In Graph 500, the number of edges of a graph is #vertices x 16 (16 is called ‘edge factor’) as an undirected graph.
Note that #edges generated by this generator is #vertices x 16 x 2 if -u option (generates edges for both directions) is true, which is default.
This is a multi-threads (OpenMP) program. You can control the number of threads using the environment variable OMP_NUM_THREADS.
## Ingest Edge List (construct CSR graph)
`bash
./ingest_edge_list -g /mnt/ssd/csr_graph_file /mnt/ssd/edge_list1 /mnt/ssd/edge_list2
`
Load edge data from files /mnt/ssd/edge_list1 and /mnt/ssd/edge_list2 (you can specify an arbitrary number of files). A CSR graph is constructed in /mnt/ssd/csr_graph_file.
Each line of input files must be a pair of source and destination vertex IDs (unsigned 64bit number).
This program treats inputs as a directed graph, that is, it does not ingest edges for both directions.
This is a multi-threads (OpenMP) program. You can control the number of threads using the environment variable OMP_NUM_THREADS.

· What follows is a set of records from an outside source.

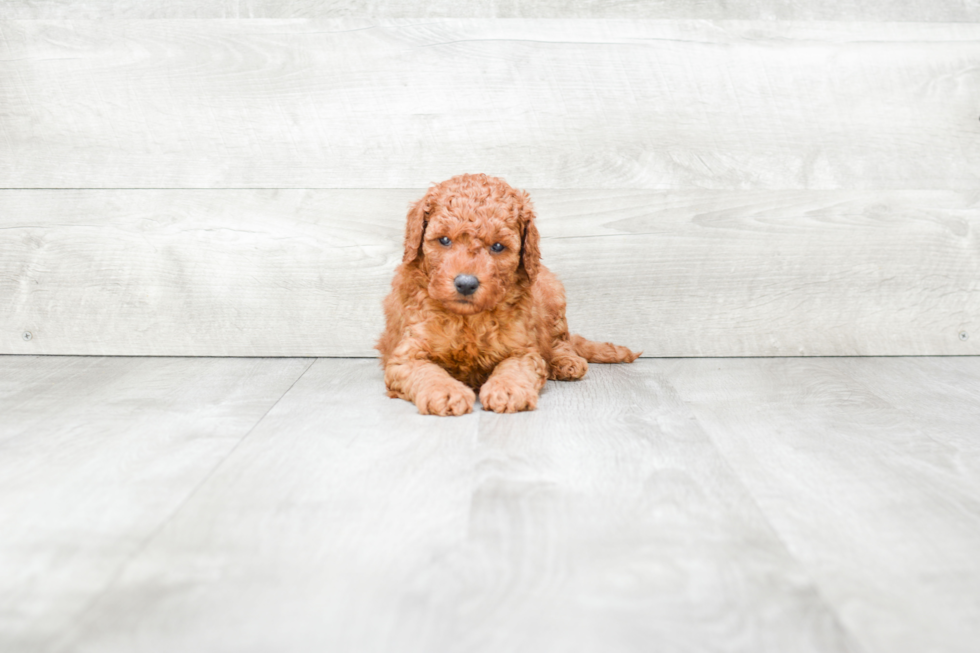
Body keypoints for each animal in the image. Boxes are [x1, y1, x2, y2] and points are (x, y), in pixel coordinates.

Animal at [378, 173, 644, 416]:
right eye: (444, 240)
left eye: (497, 246)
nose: (466, 284)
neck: (469, 319)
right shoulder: (407, 353)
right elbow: (427, 371)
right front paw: (446, 392)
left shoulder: (522, 349)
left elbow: (514, 367)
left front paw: (506, 390)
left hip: (554, 297)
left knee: (561, 341)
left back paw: (565, 362)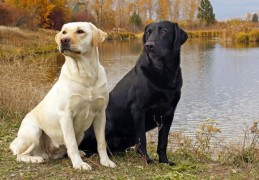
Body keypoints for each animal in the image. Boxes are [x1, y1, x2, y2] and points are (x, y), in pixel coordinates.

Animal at [9, 22, 116, 170]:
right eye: (64, 32)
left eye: (80, 31)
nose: (63, 40)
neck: (85, 74)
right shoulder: (66, 114)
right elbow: (71, 143)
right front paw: (79, 164)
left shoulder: (100, 113)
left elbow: (101, 142)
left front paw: (106, 161)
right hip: (33, 130)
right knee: (20, 155)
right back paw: (35, 159)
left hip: (80, 133)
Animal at [80, 20, 188, 165]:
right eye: (148, 32)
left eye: (163, 31)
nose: (149, 46)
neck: (163, 72)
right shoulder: (138, 109)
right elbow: (142, 139)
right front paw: (147, 160)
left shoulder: (169, 113)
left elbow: (163, 141)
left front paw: (164, 161)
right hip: (106, 124)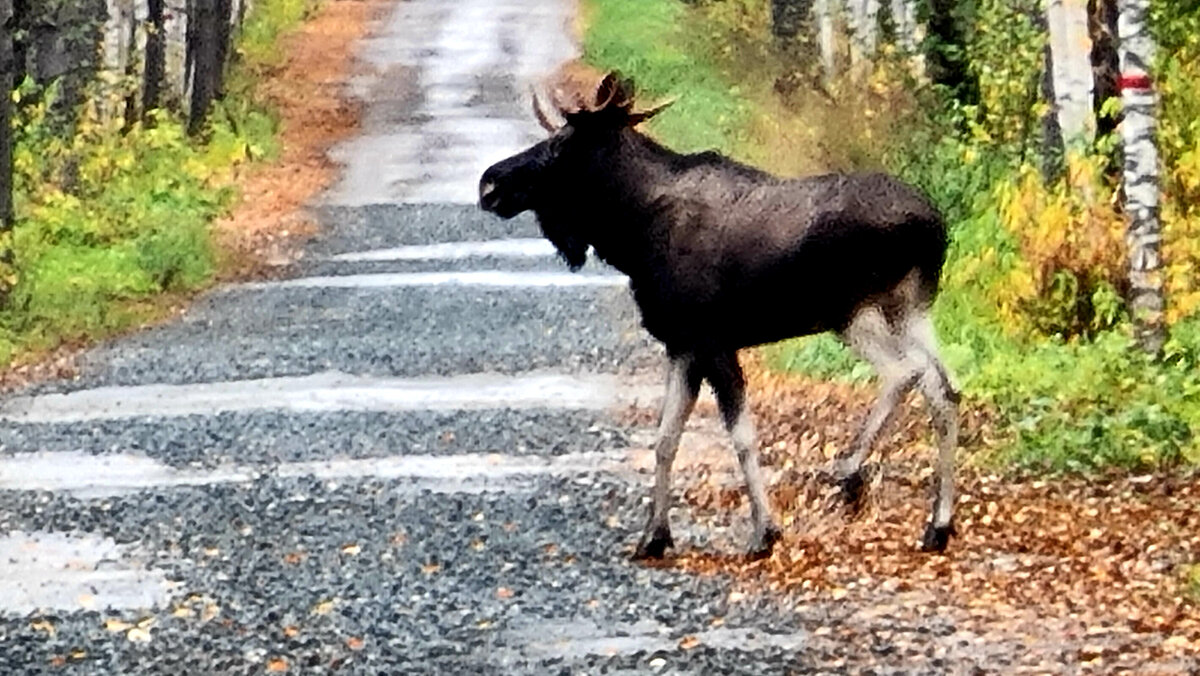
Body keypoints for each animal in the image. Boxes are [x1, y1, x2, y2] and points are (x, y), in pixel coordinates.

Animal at [477, 66, 955, 561]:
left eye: (560, 145)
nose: (489, 183)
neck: (631, 233)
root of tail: (934, 226)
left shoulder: (713, 341)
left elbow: (741, 437)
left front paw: (764, 532)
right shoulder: (682, 345)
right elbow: (665, 440)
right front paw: (654, 535)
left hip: (855, 310)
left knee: (906, 373)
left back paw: (849, 471)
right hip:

As for real-world datasets, [SNAP Datasets](http://snap.stanford.edu/data/index.html) is popular in the graph processing community. Please note that some datasets in SNAP are a little different. For example, the first line is a comment; you have to delete the line before running this program.
## Run BFS
`bash
./run_bfs -n [#of vertices] -m [#of edges] -g [/path/to/graph_file] -s
`
You can get #of vertices and #of edges by running ingest_edge_list.
If ‘-s’ is specified, the program uses system mmap instead of umap.
The interface to the umap runtime library configuration is controlled by environment variables, see [Umap Runtime Environment Variables](https://llnl-umap.readthedocs.io/en/develop/environment_variables.html).
This is a multi-threads (OpenMP) program. You can control the number of threads using the environment variable OMP_NUM_THREADS. It uses the static schedule.
## Tips for Running Benchmark (on large-scale) * The size of generated edge lists could be larger than the constructed CSR graph by a few times. As the rmat_edge_generator writes edges to files sequentially, you should be able to directly generate edge lists to a parallel file systems without an unreasonable execution time. * On the other hand, ingest_edge_list constructs a CSR graph causing a lot of random writes to a file mapped region (the location of the file is specified by -g option). We highly recommend that you should construct a graph on DRAM space, e.g., tmpfs, although you can still read input edge list files from a parallel file system.
### Example
Run BFS on a SCALE 20 R-MAT graph using 4 threads and system mmap.
`bash
env OMP_NUM_THREADS=4 ./rmat_edge_generator/generate_edge_list -o /mnt/ssd/edge_list -v 20 -e $((2**20*16))
env OMP_NUM_THREADS=4 ./ingest_edge_list -g /dev/shm/csr_graph_file /mnt/ssd/edge_list*
mv /dev/shm/csr_graph_file /mnt/ssd/csr_graph_file
sudo sync
sudo echo 3 > /proc/sys/vm/drop_caches # drop page cache
env OMP_NUM_THREADS=4 ./run_bfs -n $((2**20)) -m $((2**20*16*2)) -g /mnt/ssd/csr_graph_file -s
`